Diese Kunstwerke verschiedenster Epochen und Stile machen den Speyerer Dom zu einem Gesamtkunstwerk, das weit über seine architektonischen Qualitäten hinausreicht.

Orgelklänge und Dommusik

Einen besonderen Akzent setzt auch die reiche musikalische Tradition des Speyerer Doms. Bereits im Mittelalter war die Kathedrale für ihre Dommusik bekannt, die heute durch hochkarätige Konzerte und Festivals wie die Internationalen Musiktage fortgeführt wird.

Im Zentrum steht dabei die prachtvolle Hauptorgel auf der Westempore, ein 2011 von der Orgelbaufirma Seifert geschaffenes Meisterwerk mit 87 Registern auf vier Manualen und Pedal. Ihre Disposition orientiert sich an der süddeutschen und französischen Orgeltradition und ermöglicht ein breit gefächertes Repertoire von Barock bis Romantik.

Doch auch im Königschor erklingt festliche Orgelmusik: Die dortige Seifert-Orgel aus dem Jahr 2008 vereint eine “klassische” Chororgel mit einem mitteltönigen Blockwerk im Stile einer gotischen Orgel.

Lebendige Kathedrale und Wallfahrtsort

Doch der Speyerer Dom ist weit mehr als ein Museum - er ist eine lebendige Kathedrale und Pfarrkirche. Als Bischofskirche der Diözese Speyer ist er der geistliche Mittelpunkt für die über 600.000 Katholiken der Pfalz.

Regelmäßig finden hier festliche Pontifikalämter, Weihen und andere Zeremonien statt. Besondere Höhepunkte sind die Wallfahrten zu Mariä Himmelfahrt am 15. August, wenn die Gläubigen in einer Lichterprozession der “Patrona Spirensis” - der Speyerer Madonna - huldigen.

So ist der mächtige Kaiserdom bis heute ein Ort lebendigen Glaubens und spiritueller Kraft, der Gläubige und Besucher aus aller Welt anzieht.

Technische Meisterleistung und Weltwunder der Romanik

Der Speyerer Dom ist zweifellos eines der bedeutendsten Zeugnisse romanischer Baukunst und ein wahres Wunderwerk seiner Zeit. Angefangen bei der gewaltigen Dimension über die innovative Wölbungstechnik bis hin zur durchdachten Raumordnung als Doppelkirche - dieser Sakralbau stellte die Baumeister vor enorme Herausforderungen.
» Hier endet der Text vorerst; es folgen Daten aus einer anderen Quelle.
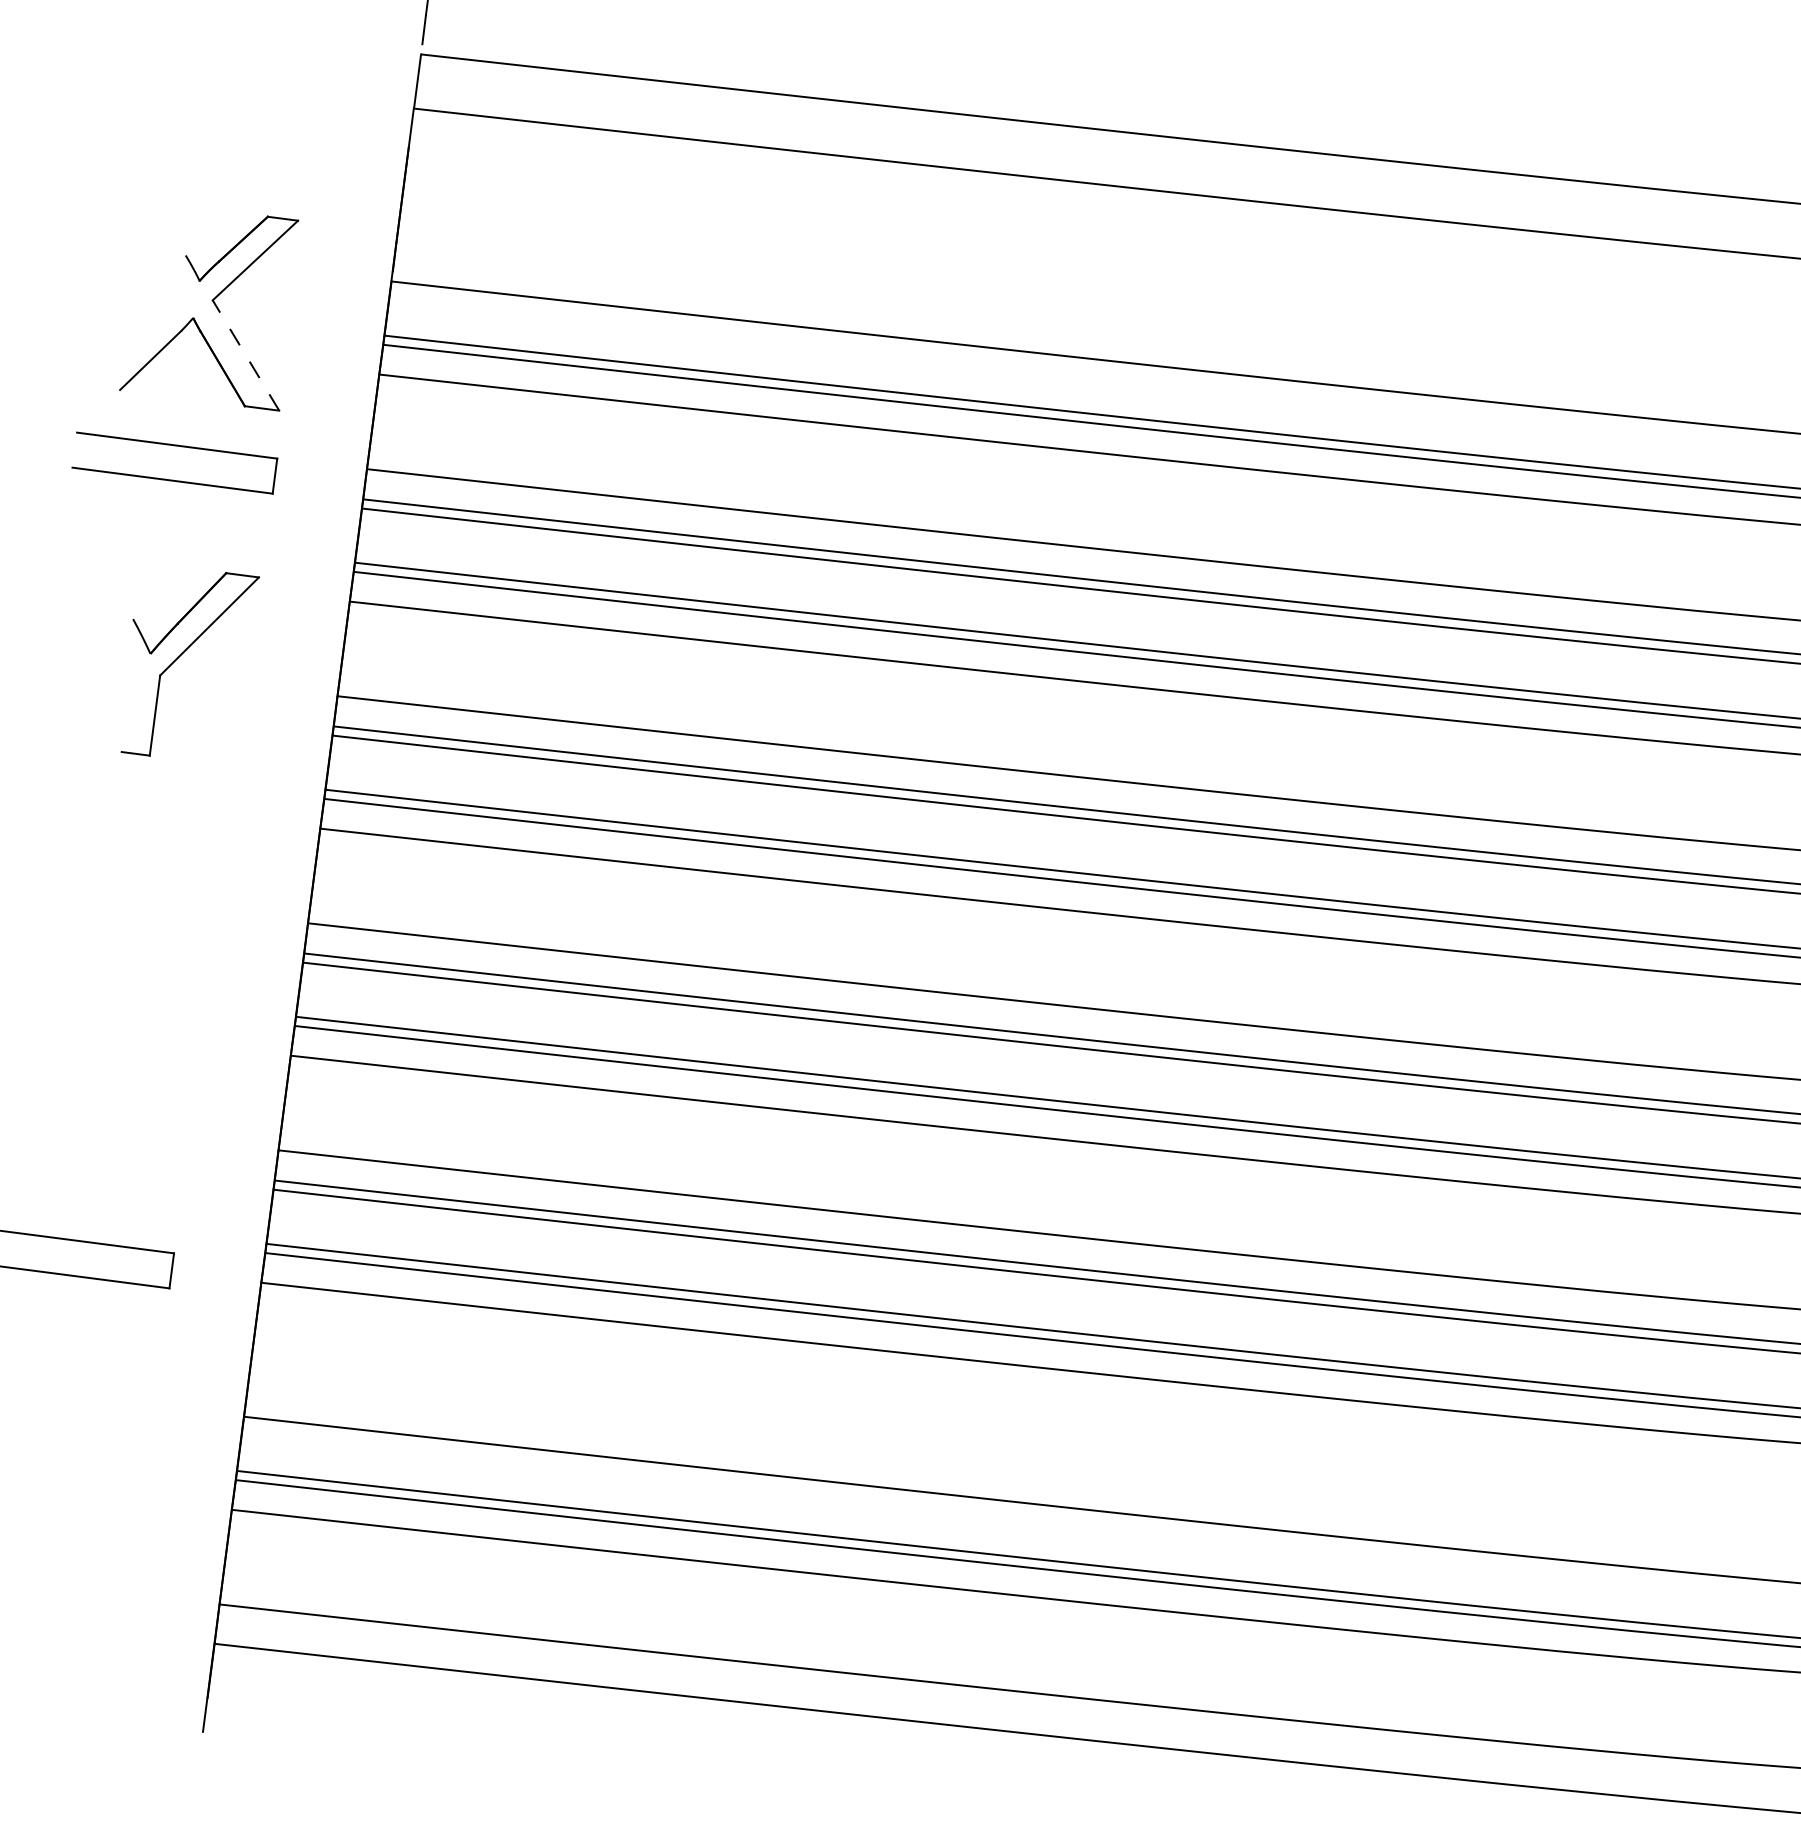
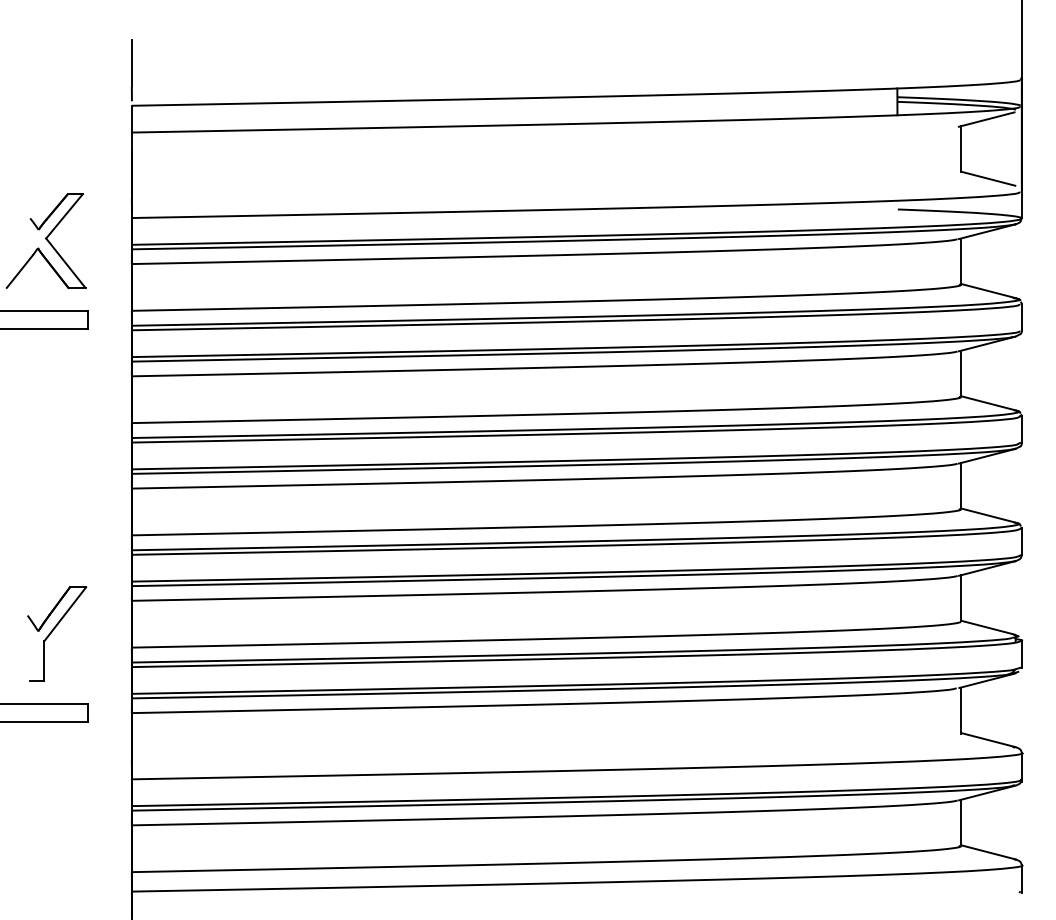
line: (245, 355) -> (65, 263), dashed -> solid
part: (188, 663) -> (57, 633), moved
Dass sie diese Aufgaben derart meisterhaft lösten, zeugt von ihrer Ingenieurskunst und visionären Kreativität. Kein Wunder, dass der Speyerer Dom schnell zur Blaupause für zahlreiche andere Kirchenbauten in ganz Europa avancierte.

Heute fasziniert dieser einzigartige Sakralbau durch seine erhabene Schönheit, seine spirituelle Aura und die Synthese aus machtvoller Architektur und filigraner Kunst. Als einer der herausragenden Sehenswürdigkeiten in Rheinland-Pfalz ist der Speyerer Dom ein Muss für Kulturliebhaber, Architekturbegeisterte und spirituell Suchende gleichermaßen.